Purpose of The Book of Jude:
Jude started as a personal letter from a leader in the apostolic church to one or more of the congregations dispersed throughout the Roman Empire. The dangers facing the church at this time were not those of persecution but of heretics and distorters of the faith and false teachers. Although Jude was eager to write to his readers about salvation, he thought he must instead warn them about certain immoral men circulating among them who were perverting and using the grace as an excuse to sin. Apparently these false teachers were trying to convince believers that being saved by grace gave them permission to sin. The recipients of Jude are unknown, but they were probably Jewish because of the many OT references: the exodus, angels, Sodom and Gomorrah, Cain, Balaam, Korah, and Enoch.

Summary of The Book of Jude:
The book of Jude warns readers against the clever devices of the false teachers among them. Their false teaching may be new, but their error is as old as time. Jude warns his readers to remain faithful to the doctrine they have already been taught and to look to God the Father and the Lord Jesus who are be able to strengthen them amidst the last days.

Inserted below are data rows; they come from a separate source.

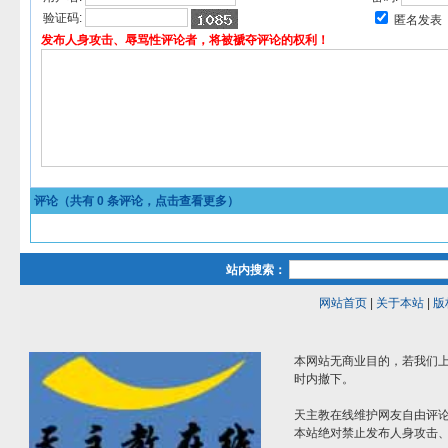
验证码:
匿名发表
发布人身攻击、辱骂性评论者，将被褫夺评论的权利！
评论（共有
0
条评论，点击查看更多）
站内搜索：
网站首页
|
关于本站
|
版
本网站无商业目的，若我们上
时内撤下。
天主教在线维护网友自由评
本站绝对禁止发布人身攻击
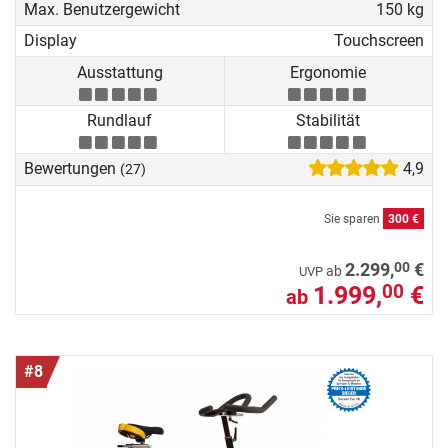
Max. Benutzergewicht
150 kg
Display
Touchscreen
Ausstattung
Ergonomie
Rundlauf
Stabilität
Bewertungen
4,9
(27)
Sie sparen
300 €
00
2.299,
€
ab
UVP
1.999,
€
00
ab
#8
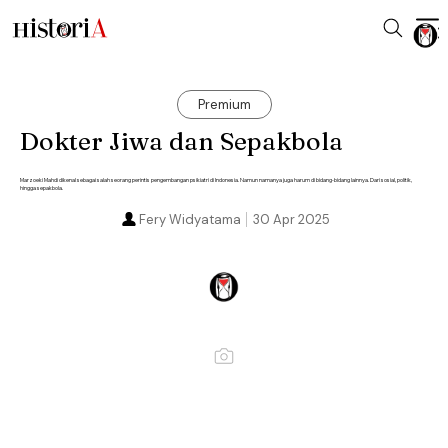
Premium
Dokter Jiwa dan Sepakbola
Marzoeki Mahdi dikenal sebagai salah seorang perintis pengembangan psikiatri di Indonesia. Namun namanya juga harum di bidang-bidang lainnya. Dari sosial, politik,
hingga sepakbola.
Fery Widyatama
30 Apr 2025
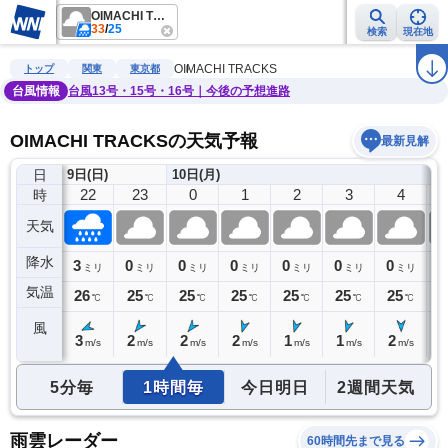
OIMACHI TRACKS
33
/
25
検索
現在地
雨雲レーダー
台風情報
地震情報
警報・注意報
2週間天気
ラ
OIMACHI TRACKS
トップ
関東
東京都
台風情報
台風13号・15号・16号｜今後の予想進路
OIMACHI TRACKSの天気予報
最新見解
日
9日(日)
10日(月)
21
22
23
0
1
2
3
4
時
天気
降水
4
3
0
0
0
0
0
0
0
ミリ
ミリ
ミリ
ミリ
ミリ
ミリ
ミリ
ミリ
気温
26
26
25
25
25
25
25
25
2
℃
℃
℃
℃
℃
℃
℃
℃
風
3
3
2
2
2
1
1
2
2
m/s
m/s
m/s
m/s
m/s
m/s
m/s
m/s
5分毎
1時間毎
今日明日
2週間天気
雨雲レーダー
60時間先まで見る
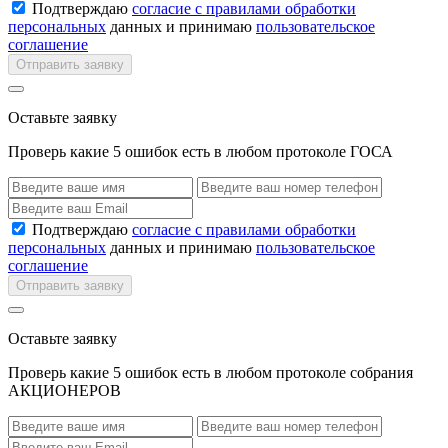
Подтверждаю
согласие с правилами обработки
персональных
данных и принимаю
пользовательское
соглашение
Отправить заявку
Оставьте заявку
Проверь какие 5 ошибок есть в любом протоколе ГОСА
Подтверждаю
согласие с правилами обработки
персональных
данных и принимаю
пользовательское
соглашение
Отправить заявку
Оставьте заявку
Проверь какие 5 ошибок есть в любом протоколе собрания
АКЦИОНЕРОВ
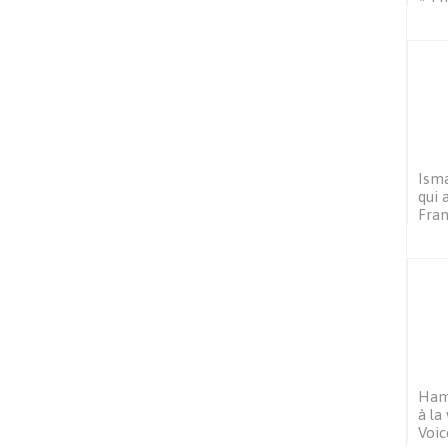
Isma
qui 
Fra
Hamz
à la
Voic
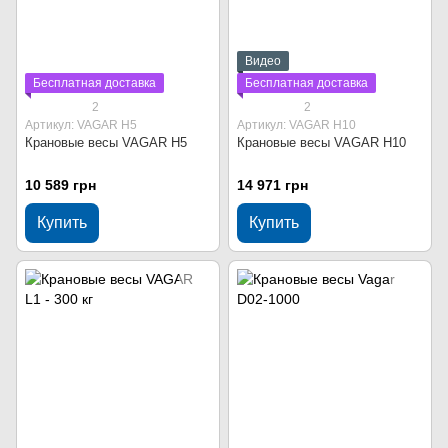
Видео
Бесплатная доставка
Бесплатная доставка
2
2
Артикул: VAGAR Н5
Артикул: VAGAR Н10
Крановые весы VAGAR Н5
Крановые весы VAGAR Н10
10 589 грн
14 971 грн
Купить
Купить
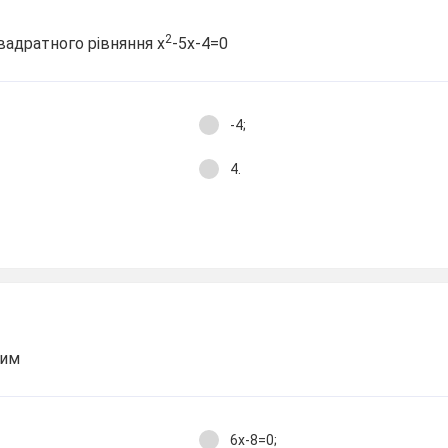
2
вадратного рівняння х
-5х-4=0
-4;
4.
ним
6х-8=0;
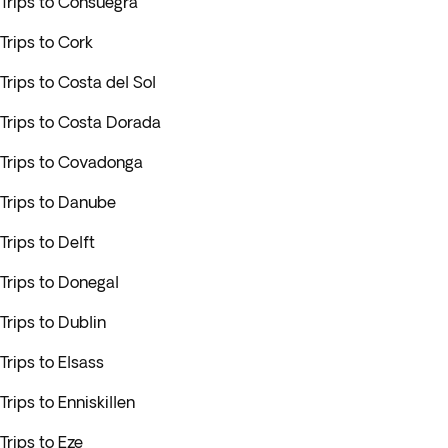
Trips to Consuegra
Trips to Cork
Trips to Costa del Sol
Trips to Costa Dorada
Trips to Covadonga
Trips to Danube
Trips to Delft
Trips to Donegal
Trips to Dublin
Trips to Elsass
Trips to Enniskillen
Trips to Eze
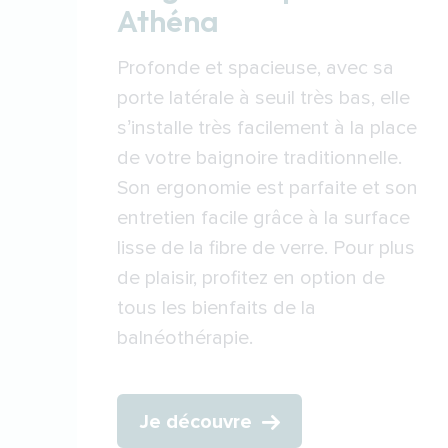
Athéna
Profonde et spacieuse, avec sa
porte latérale à seuil très bas, elle
s’installe très facilement à la place
de votre baignoire traditionnelle.
Son ergonomie est parfaite et son
entretien facile grâce à la surface
lisse de la fibre de verre. Pour plus
de plaisir, profitez en option de
tous les bienfaits de la
balnéothérapie.
Je découvre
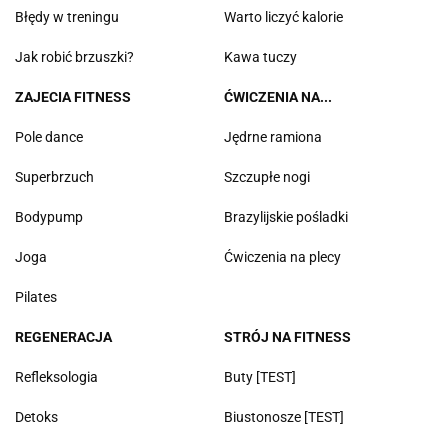
Błędy w treningu
Warto liczyć kalorie
Jak robić brzuszki?
Kawa tuczy
ZAJECIA FITNESS
ĆWICZENIA NA...
Pole dance
Jędrne ramiona
Superbrzuch
Szczupłe nogi
Bodypump
Brazylijskie pośladki
Joga
Ćwiczenia na plecy
Pilates
REGENERACJA
STRÓJ NA FITNESS
Refleksologia
Buty [TEST]
Detoks
Biustonosze [TEST]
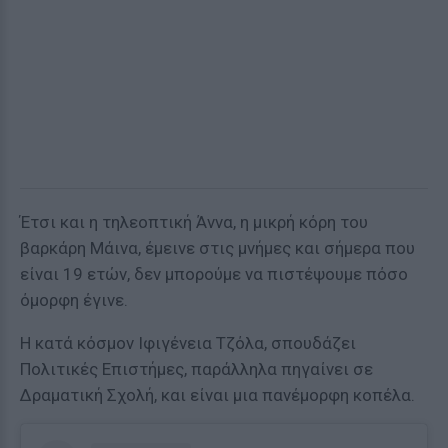
Έτσι και η τηλεοπτική Άννα, η μικρή κόρη του
βαρκάρη Μάινα, έμεινε στις μνήμες και σήμερα που
είναι 19 ετών, δεν μπορούμε να πιστέψουμε πόσο
όμορφη έγινε.
Η κατά κόσμον Ιφιγένεια Τζόλα, σπουδάζει
Πολιτικές Επιστήμες, παράλληλα πηγαίνει σε
Δραματική Σχολή, και είναι μια πανέμορφη κοπέλα.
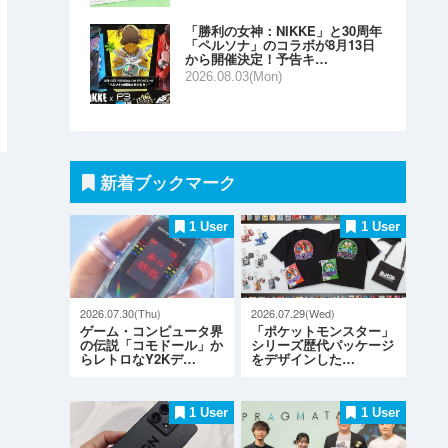
「勝利の女神：NIKKE」と30周年
「ペルソナ」のコラボが8月13日
から開催決定！予告キ…
2026.08.03(Mon)
新着ブックマーク
1 User
1 User
2026.07.30(Thu)
2026.07.29(Wed)
ゲーム・コンピュータ界
「ポケットモンスター」
の伝説「コモドール」か
シリーズ歴代パッケージ
らレトロなY2Kデ…
をデザインした…
1 User
1 User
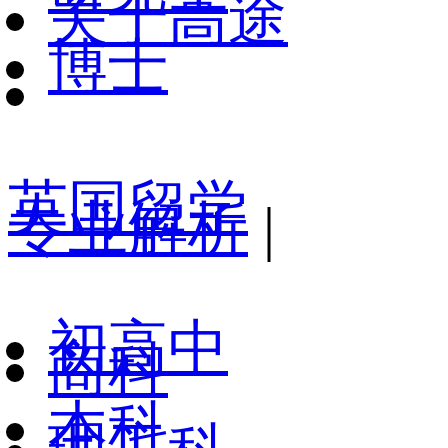
关于高途
博士
英国留学
专业解析
|
初高中
商科
本科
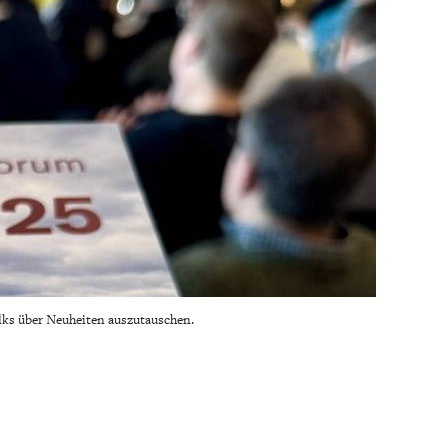
lks über Neuheiten auszutauschen.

Author and Dates of The Book of Jude:
The author identifies himself as Jude. He was most likely Judas, the brother of Jesus. Jude or Judas was a very common name. In the New Testament we have Judas Iscariot and Judas son or brother of James (John 14:22 and Luke 6:6), Judas of Galilee (Acts 15:22), Judas of Damascus (Acts 9:11), Judas Barsabbaas (Acts 15:22). Jude calls himself a slave of Jesus, just as James did, and he adds that he is also a brother of Jesus. Jude and James both seemed to not emphasize being called the brothers of Jesus. Maybe to them it claimed too much authority.

The letter of Jude is similar to 2 Peter. Compare Jude 3-18 to 2 Peter 2:1-18. The letter was probably written about AD 65. Some interest arises from a comparison of Jude and 2 Peter. Jude 3-18 is almost identical with 2 Peter 1:5 and 2:1-18. One or the other writer certainly had before him the work of the other. It is probable that Jude found that a part of Peter's epistle expressed his ideas so well that he modified it somewhat and inserted it in his letter. It is more likely that Jude would thus honor an apostolic letter of the renowned Peter than that Peter would borrow from Jude. If this is so then the epistle of Jude was written between A. D. 65 and 70, or shortly before the siege of Jerusalem.

Outline of The Book of Jude:

  1. Introduction and Greeting (verses 1-2).
  2. Occasion for the Letter: The Danger (verse 3-4).
  3. Warning against False Teachers: The Dangerous Men (verses 5-16).
  4. Exhortation to Believers: Practical Advice (verses 17-23).
  5. Doxology: Concluding Praise (verses 24-25).

Themes of The Book of Jude:
This epistle is addressed to all believers in the gospel. Its design appears to be to guard believers against the false teachers who had begun to creep into the Christian church, and to scatter dangerous tenets, by attempting to lower all Christianity into a merely religious outward profession. They taught their disciples to live in sinful courses, at the same time flattering them with the hope of eternal life.